Transient failures are retried automatically before the CLI surfaces an error:
  • 5xx — exponential backoff with jitter (initial 0.5s, cap 8s).
  • 429 — honors the server’s Retry-After header when present (capped at 60s so a misconfigured upstream can’t pin your agent forever); falls back to jitter otherwise. The Retry-After cap means a 429 with a one-hour hint becomes a one-minute wait — your agent gets exit 4 quickly enough to decide whether to back off itself.
  • Transport errors (DNS failures, dropped TCP) — retried up to 4 attempts.
After retries are exhausted, the CLI surfaces a structured error and the appropriate exit code. The detail field for rate-limit errors looks like:
{"error": "Rate limited: dev:conversations (25/hr)", "detail": "Retry in 12s. ..."}
The policy name (dev:conversations, dev:memories, dev:memories_batch) matches the backend’s rate-limit policy IDs so you can map them to your own backoff strategies.

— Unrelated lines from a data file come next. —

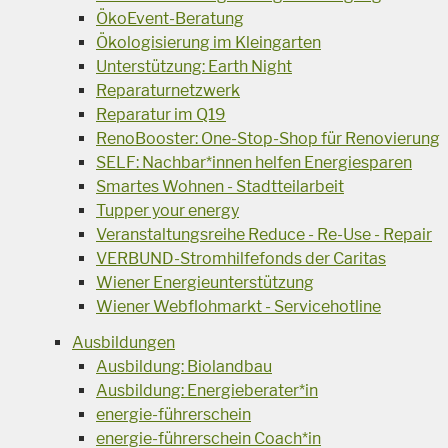
ÖkoEvent-Beratung
Ökologisierung im Kleingarten
Unterstützung: Earth Night
Reparaturnetzwerk
Reparatur im Q19
RenoBooster: One-Stop-Shop für Renovierung
SELF: Nachbar*innen helfen Energiesparen
Smartes Wohnen - Stadtteilarbeit
Tupper your energy
Veranstaltungsreihe Reduce - Re-Use - Repair
VERBUND-Stromhilfefonds der Caritas
Wiener Energieunterstützung
Wiener Webflohmarkt - Servicehotline
Ausbildungen
Ausbildung: Biolandbau
Ausbildung: Energieberater*in
energie-führerschein
energie-führerschein Coach*in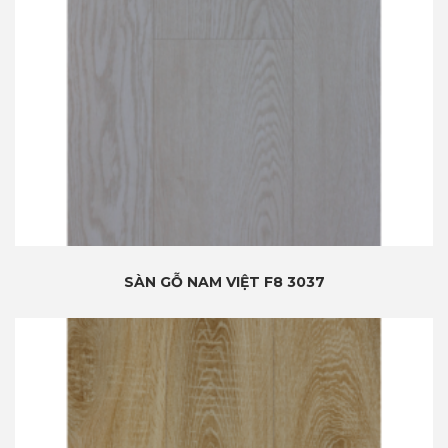
SÀN GỖ NAM VIỆT F8 3037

Worked example: Python harness

import json
import subprocess
from datetime import datetime, timedelta, timezone
from typing import Any


class OmiCliError(RuntimeError):
    pass


def omi(*args: str) -> Any:
    """Invoke the omi CLI in JSON mode, raising on non-success exit codes."""
    result = subprocess.run(
        ["omi", "--json", *args],
        capture_output=True,
        text=True,
        check=False,
    )
    if result.returncode == 0:
        return json.loads(result.stdout) if result.stdout.strip() else None
    # Errors come back as JSON on stderr in JSON mode.
    try:
        err = json.loads(result.stderr)
    except json.JSONDecodeError:
        err = {"error": result.stderr.strip()}
    err["exit_code"] = result.returncode
    raise OmiCliError(err)


# Read all open action items and mark anything older than 30 days complete.
cutoff = datetime.now(timezone.utc) - timedelta(days=30)

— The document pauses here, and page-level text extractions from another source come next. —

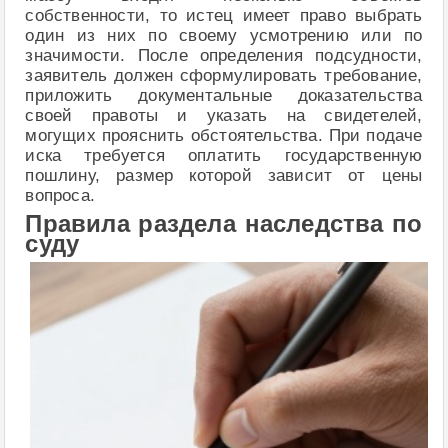
собственности, то истец имеет право выбрать
один из них по своему усмотрению или по
значимости. После определения подсудности,
заявитель должен сформулировать требование,
приложить документальные доказательства
своей правоты и указать на свидетелей,
могущих прояснить обстоятельства. При подаче
иска требуется оплатить государственную
пошлину, размер которой зависит от цены
вопроса.
Правила раздела наследства по
суду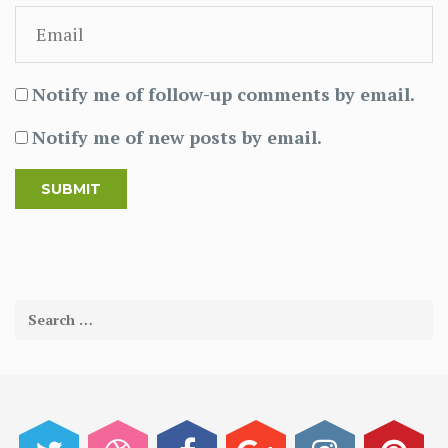
Notify me of follow-up comments by email.
Notify me of new posts by email.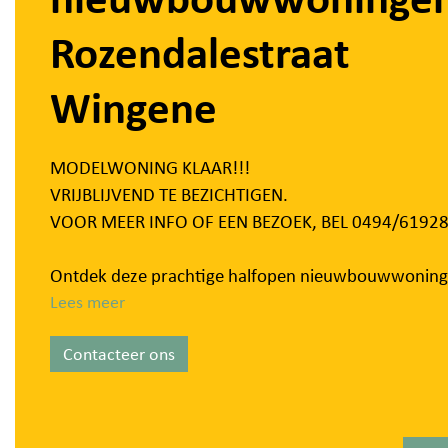
Rozendalestraat
Wingene
MODELWONING KLAAR!!!
VRIJBLIJVEND TE BEZICHTIGEN.
VOOR MEER INFO OF EEN BEZOEK, BEL 0494/61928
Ontdek deze prachtige halfopen nieuwbouwwoning
een rustige locatie te Wingene, nabij het Sportpark,
Lees meer
zwembad, scholen, winkels,...
Contacteer ons
Deze moderne woningen beschikken over 3 tot 4 ru
slaapkamers, ideaal voor gezinnen of wie graag extr
ruimte heeft voor een bureau of hobbykamer.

items = omi("action-item", "list", "--open") or []
for item in items:
    created = datetime.fromisoformat(item["created_at"].replace("Z", "+00:00"))
    if created < cutoff:
        omi("action-item", "complete", item["id"])

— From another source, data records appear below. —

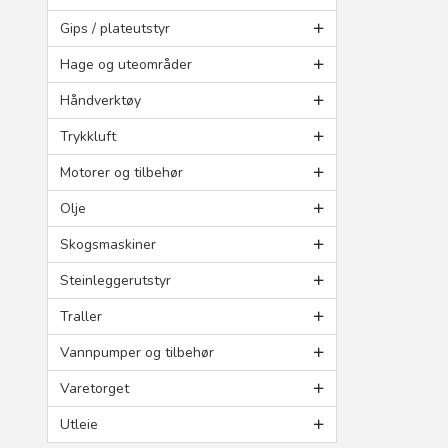
Gips / plateutstyr
Hage og uteområder
Håndverktøy
Trykkluft
Motorer og tilbehør
Olje
Skogsmaskiner
Steinleggerutstyr
Traller
Vannpumper og tilbehør
Varetorget
Utleie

Handling rate limits in your harness

import json
import re
import subprocess
import time


def omi_with_backoff(*args: str, max_attempts: int = 3) -> object:
    for _ in range(max_attempts):
        result = subprocess.run(
            ["omi", "--json", *args],
            capture_output=True,
            text=True,
        )
        if result.returncode == 0:
            return json.loads(result.stdout) if result.stdout.strip() else None
        if result.returncode != 4:  # not a rate-limit error
            raise RuntimeError(result.stderr)
        # Pull "Retry in Ns" out of the detail message.
        match = re.search(r"Retry in (\d+)s", result.stderr)
        wait_s = int(match.group(1)) if match else 60
        time.sleep(wait_s)
    raise RuntimeError("rate-limited after retries")

Tips

  • One JSON document per invocation. Don’t try to stream — the CLI doesn’t emit incremental output. Run it again for the next page.
  • Use --profile to isolate environments. A staging profile + a prod profile saves you from accidentally writing to prod with a test script.
  • Use --api-base http://localhost:8080 for local backend testing.
  • --verbose is safe in JSON mode. Debug output goes to stderr, stdout stays valid JSON.
  • Pipe stdin with --text - for omi conversation create — handy when the content is generated by another tool and you don’t want to shell-escape it.